WHEN WE THINK about the financial tools available to us, we often overlook a key lever: our ability to control how much we spend. It is typically a lot easier to cut our spending than to increase our income. That is especially true once we are retired and no longer pulling in a paycheck.
No matter what, you’ll always have to cover your fixed monthly costs. That is why it’s important to know what that number is and keep it at a reasonable level. By contrast, it is pretty easy to cut out discretionary spending—things like eating out, going to the movies and taking vacations. This is discussed further in the chapter on spending.
That brings us to your retirement-income strategy. While a 4% withdrawal rate is a good guideline, you might potentially spend more, but with one proviso: If the markets have a major downturn, you immediately slash your spending and hence your portfolio withdrawals.

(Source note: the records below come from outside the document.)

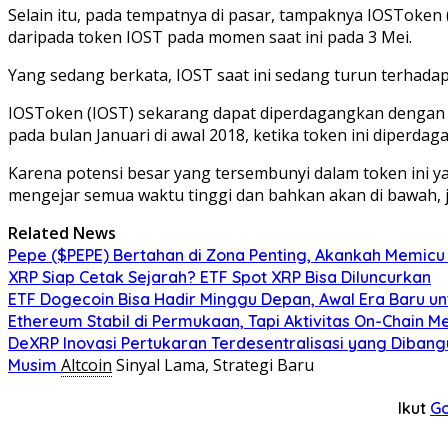
Selain itu, pada tempatnya di pasar, tampaknya IOSToken 
daripada token IOST pada momen saat ini pada 3 Mei.
Yang sedang berkata, IOST saat ini sedang turun terhada
IOSToken (IOST) sekarang dapat diperdagangkan dengan ha
pada bulan Januari di awal 2018, ketika token ini diperdag
Karena potensi besar yang tersembunyi dalam token ini y
mengejar semua waktu tinggi dan bahkan akan di bawah, ji
Related News
Pepe ($PEPE) Bertahan di Zona Penting, Akankah Memicu
XRP Siap Cetak Sejarah? ETF Spot XRP Bisa Diluncurkan
ETF Dogecoin Bisa Hadir Minggu Depan, Awal Era Baru u
Ethereum Stabil di Permukaan, Tapi Aktivitas On-Chain 
DeXRP Inovasi Pertukaran Terdesentralisasi yang Dibang
Altcoin
Sinyal Lama, Strategi Baru
Musim
Ikut
G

In fact, you might try a variation on the 4% withdrawal rate, which assumes you increase the sum withdrawn each year along with inflation. As an alternative, you could simply withdraw a sum each year equal to 5% of your beginning-of-year portfolio balance. Any dividends and interest payments would count toward the 5%.
In good markets, your annual withdrawals will automatically go up along with your portfolio’s value. In bad years, your withdrawals will go down. Because you’re always withdrawing a percentage of whatever you have left, you would never run out of money, though a string of bad years could leave you with drastically reduced income.
In the chapter on taxes, we discuss required minimum distributions, or RMDs. This is the sum those age 70½ and older must pull from their retirement accounts each year. Instead of using a 4% withdrawal rate or a similar strategy, some retirees base their annual spending on RMDs. This works pretty well as a rough-and-ready strategy and it does indeed force you to raise or lower your withdrawals, based on your retirement account’s performance. Still, just because the government says you have to withdraw a certain sum from your retirement accounts doesn’t mean that’s the right amount to spend—and you could be safe spending even more.